Jake laced his fingers, rubbed his palms together, thinking, then, “What do you think of the Watchmen? Could somebody say that you’ve got a reason for pointing us in their direction? Is there something personal . . . ?”

“I think two things. First, when we—the Bowes and I—say Watchmen, we’re not really talking about the guy on the corner in a jacket helping an old lady across the street. We’re not talking about the Boy Scouts. When Goodman was still a prosecutor, he put together a group to do intelligence work. Half dozen guys, maybe. John Patricia was the first guy . . .”

“I’ve met him.”

“Patricia was air force intelligence. He brought military interrogation to Norfolk. And Darrell Goodman joined up. He’s Arlo’s brother and he’s a crazy mother. He’d take a guy apart with a pair of wire cutters if he needed some information. There are stories down in Norfolk about Goodman’s boys fuckin’ up some people pretty bad. Of course, they cut way down on prostitution and street crime about disappeared, and drugs went away. Everybody was happy to look the other way, ’cept the druggies and the stickup men.”

“Okay . . .”

“The thing is, Arlo carried those same guys over to his campaign for governor. Dirty tricks, spies, disinformation, the whole works. Intelligence operations, in other words.”

“I saw a guy outside the governor’s mansion,” Jake said. “He had a special forces look about him—he was wearing a raincoat and one of those floppy-brim tennis hats, black tennis shoes. Looks like he had some kind of complexion problem, like really bad acne . . . but then I thought, maybe a burn, maybe service-connected.”

“That’s Darrell Goodman,” Barber said, snapping his fingers, then pointing his index finger at Jake. “Always that raincoat. You ought to look him up. Take a look at his military records. I mean, there’s nobody in the Pentagon who really wants to know what those guys did in Syria. They might think it needed to be done, but they don’t want to know about it.”

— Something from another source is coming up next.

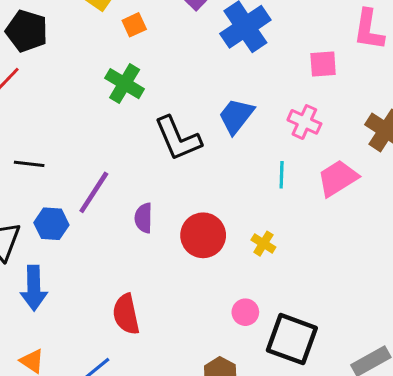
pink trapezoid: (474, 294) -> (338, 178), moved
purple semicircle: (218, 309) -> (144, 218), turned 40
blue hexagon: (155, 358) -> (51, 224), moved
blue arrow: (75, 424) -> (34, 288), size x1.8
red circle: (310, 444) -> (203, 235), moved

“So. An asshole.” Jake made a note.

“Yes. A major asshole.”

“You said you thought two things about the Watchmen. What’s the other one?”

Barber nodded. “Okay. From what Maddy told you, you know that I’m a gay black man. The Watchmen are a proto-fascist group, with their own little charismatic führer. What should I think about them? I’d like to see them run out of the country.”

“They don’t seem to have a problem with blacks,” Jake said. “Or gays, for that matter. Not that I’ve read about.”

“Give them a while,” Barber said. “Being antiblack or antigay or anti-Jew isn’t useful to them yet. But they’ll get to it. Right now, they’re against immigrants. That’s not going to be enough, not when Goodman runs for national office. You know that thing he says, about how he never met a Commandment he didn’t like? Well, do not fuck your brother is in there somewhere.”

“You’re a pessimist, Mr. Barber.”

Barber smiled and spread his hands: “Hey. I’m a gay black guy. Pessimism keeps me alive.”